Vierundzwanzigstes Kapitel
    Okonkwo und seine Mitgefangenen wurden sofort freigelassen, nachdem die Strafe bezahlt worden war. Der District Commissioner sprach noch einmal mit ihnen: über die große Königin, über Frieden und gute Regierung. Doch die Männer hörten nicht hin. Sie saßen nur teilnahmslos vor ihm und blickten ihn und seinen Dolmetscher starr an. Am Ende gab man ihnen ihre Ziegenlederbeutel zurück, ihre Scheiden mit den Kampfmessern, und sagte, sie sollten nach Hause gehen. Sie standen auf und verließen den Gerichtshof. Sie sprachen mit keinem, auch nicht miteinander.
    Der Gerichtshof lag, wie die Kirche, etwas außerhalb des Dorfs. Der Pfad, der beide verband, war ein vielbenutzter, weil er zum Fluss hinter dem Gericht führte. Er war licht und sandig. In der Trockenzeit waren Fußpfade immer licht und sandig. Wenn aber der Regen kam, wurde der Busch zu beiden Seiten so dicht, dass er den Pfad bedrängte. Momentan herrschte Trockenzeit.
    Auf dem Weg ins Dorf begegneten den sechs Männern Frauen und Kinder, die mit ihren Wasserkrügen zum Fluss wollten. Doch die Männer machten derart finstere, furchterregende Mienen, dass die Frauen und Kinder ihnen kein › nno ‹, kein Willkommen boten, sondern ihnen seitlich auswichen und sie schweigend vorbeiließen. Im Dorf schlossen sich den Heimkehrern Männer in kleinen Gruppen an, bis eine recht ansehnliche Schar beisammen war. Sie gingen schweigend. Bei jedem der sechs erreichten Höfe drehte einer der Heimkehrer ab und mit ihm ein Teil der Gefolgschaft. Das Dorf war auf stumme, verhaltene Weise geschäftig.

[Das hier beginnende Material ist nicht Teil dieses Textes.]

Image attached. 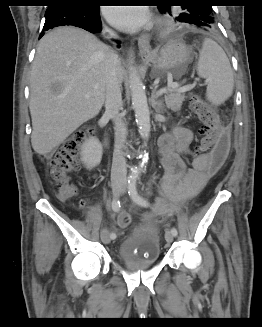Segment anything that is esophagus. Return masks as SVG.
I'll return each mask as SVG.
<instances>
[{
    "label": "esophagus",
    "mask_w": 262,
    "mask_h": 327,
    "mask_svg": "<svg viewBox=\"0 0 262 327\" xmlns=\"http://www.w3.org/2000/svg\"><path fill=\"white\" fill-rule=\"evenodd\" d=\"M139 51L142 56L152 55V48L150 45V38L146 35L141 36L138 40Z\"/></svg>",
    "instance_id": "obj_1"
}]
</instances>
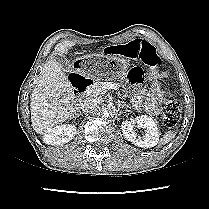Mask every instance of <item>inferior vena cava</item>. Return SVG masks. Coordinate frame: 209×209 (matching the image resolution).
Wrapping results in <instances>:
<instances>
[{"instance_id":"602c4592","label":"inferior vena cava","mask_w":209,"mask_h":209,"mask_svg":"<svg viewBox=\"0 0 209 209\" xmlns=\"http://www.w3.org/2000/svg\"><path fill=\"white\" fill-rule=\"evenodd\" d=\"M99 102L91 97L84 99L80 104V109L84 112H92L97 109Z\"/></svg>"}]
</instances>
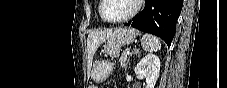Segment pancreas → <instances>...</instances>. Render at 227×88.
I'll return each mask as SVG.
<instances>
[{"instance_id":"1","label":"pancreas","mask_w":227,"mask_h":88,"mask_svg":"<svg viewBox=\"0 0 227 88\" xmlns=\"http://www.w3.org/2000/svg\"><path fill=\"white\" fill-rule=\"evenodd\" d=\"M127 63H128L127 55H125V52H124L119 58V64L120 66H126Z\"/></svg>"}]
</instances>
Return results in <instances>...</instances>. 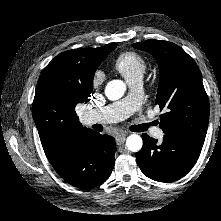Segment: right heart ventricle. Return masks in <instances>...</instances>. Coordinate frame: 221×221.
<instances>
[{
	"mask_svg": "<svg viewBox=\"0 0 221 221\" xmlns=\"http://www.w3.org/2000/svg\"><path fill=\"white\" fill-rule=\"evenodd\" d=\"M114 67L130 84L131 81L143 77L147 69V61L138 52L124 51L116 56Z\"/></svg>",
	"mask_w": 221,
	"mask_h": 221,
	"instance_id": "obj_1",
	"label": "right heart ventricle"
}]
</instances>
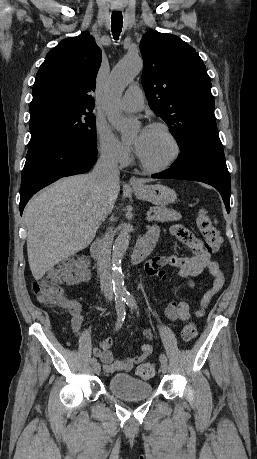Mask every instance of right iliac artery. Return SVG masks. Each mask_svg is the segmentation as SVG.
Here are the masks:
<instances>
[{
  "instance_id": "obj_1",
  "label": "right iliac artery",
  "mask_w": 257,
  "mask_h": 459,
  "mask_svg": "<svg viewBox=\"0 0 257 459\" xmlns=\"http://www.w3.org/2000/svg\"><path fill=\"white\" fill-rule=\"evenodd\" d=\"M124 297L123 296H117L115 298V304H116V311H117V315H118V319H117V322H116V330H118L119 328H121L122 326V323L125 319V304H124ZM90 363L92 365L96 364L97 363V359L95 357H92L90 359Z\"/></svg>"
}]
</instances>
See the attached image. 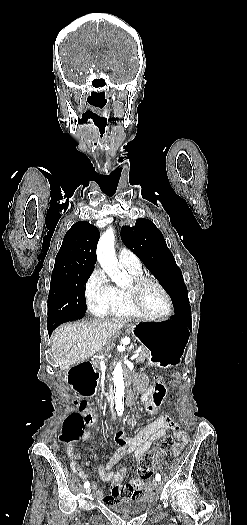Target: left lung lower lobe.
Listing matches in <instances>:
<instances>
[{
  "label": "left lung lower lobe",
  "mask_w": 247,
  "mask_h": 525,
  "mask_svg": "<svg viewBox=\"0 0 247 525\" xmlns=\"http://www.w3.org/2000/svg\"><path fill=\"white\" fill-rule=\"evenodd\" d=\"M172 319V322H176V323H184L186 324L189 328L192 327V320H191V311H187V312H181V313H178V314H175L171 317Z\"/></svg>",
  "instance_id": "left-lung-lower-lobe-1"
}]
</instances>
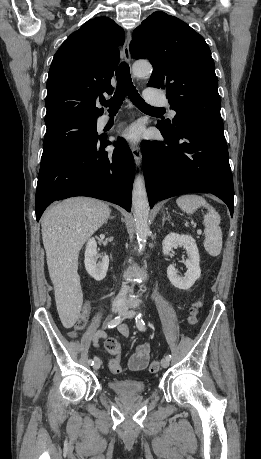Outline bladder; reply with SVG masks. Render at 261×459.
Returning <instances> with one entry per match:
<instances>
[{
    "label": "bladder",
    "instance_id": "bladder-1",
    "mask_svg": "<svg viewBox=\"0 0 261 459\" xmlns=\"http://www.w3.org/2000/svg\"><path fill=\"white\" fill-rule=\"evenodd\" d=\"M107 386L113 393L122 396L138 395L147 390L144 382L135 379H111Z\"/></svg>",
    "mask_w": 261,
    "mask_h": 459
}]
</instances>
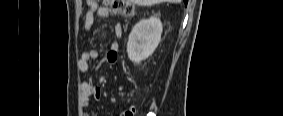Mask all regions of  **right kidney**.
<instances>
[{"mask_svg":"<svg viewBox=\"0 0 283 116\" xmlns=\"http://www.w3.org/2000/svg\"><path fill=\"white\" fill-rule=\"evenodd\" d=\"M163 31L161 21L153 16L140 20L132 29L127 43L131 61L140 63L152 55L157 48Z\"/></svg>","mask_w":283,"mask_h":116,"instance_id":"ca27d5eb","label":"right kidney"}]
</instances>
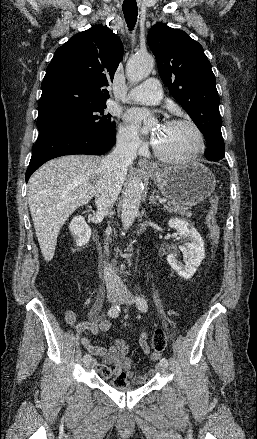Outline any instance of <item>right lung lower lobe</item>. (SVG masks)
Returning <instances> with one entry per match:
<instances>
[{
  "instance_id": "1",
  "label": "right lung lower lobe",
  "mask_w": 257,
  "mask_h": 439,
  "mask_svg": "<svg viewBox=\"0 0 257 439\" xmlns=\"http://www.w3.org/2000/svg\"><path fill=\"white\" fill-rule=\"evenodd\" d=\"M116 136L76 126H54L40 131L32 149V157L26 171V182L32 173L46 161L71 154L101 155L115 144Z\"/></svg>"
}]
</instances>
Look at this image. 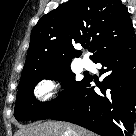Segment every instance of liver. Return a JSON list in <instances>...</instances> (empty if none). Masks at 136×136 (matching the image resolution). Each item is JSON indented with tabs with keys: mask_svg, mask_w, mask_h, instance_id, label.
Segmentation results:
<instances>
[{
	"mask_svg": "<svg viewBox=\"0 0 136 136\" xmlns=\"http://www.w3.org/2000/svg\"><path fill=\"white\" fill-rule=\"evenodd\" d=\"M15 136H94V134L69 123L48 121L23 128L17 131Z\"/></svg>",
	"mask_w": 136,
	"mask_h": 136,
	"instance_id": "liver-1",
	"label": "liver"
}]
</instances>
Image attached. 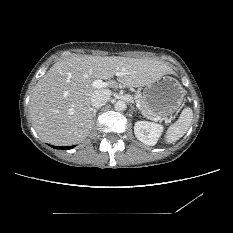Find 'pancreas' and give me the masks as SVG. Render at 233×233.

    Ezinma hatte, sobald die Nachricht die Runde machte, dass die sechs Männer bald freikämen, Speisen für ihren Vater bereitet. Sie brachte sie ihm in den obi . Er aß gedankenabwesend. Er hatte keinen Appetit; er aß nur ihr zuliebe. Seine männlichen Verwandten und Freunde waren im obi versammelt, und Obierika drängte ihn, zu essen. Niemand sonst sprach, aber die langen Striemen auf Okonkwos Rücken, wo die Peitsche des Wärters ihm ins Fleisch geschnitten hatte, waren für alle sichtbar.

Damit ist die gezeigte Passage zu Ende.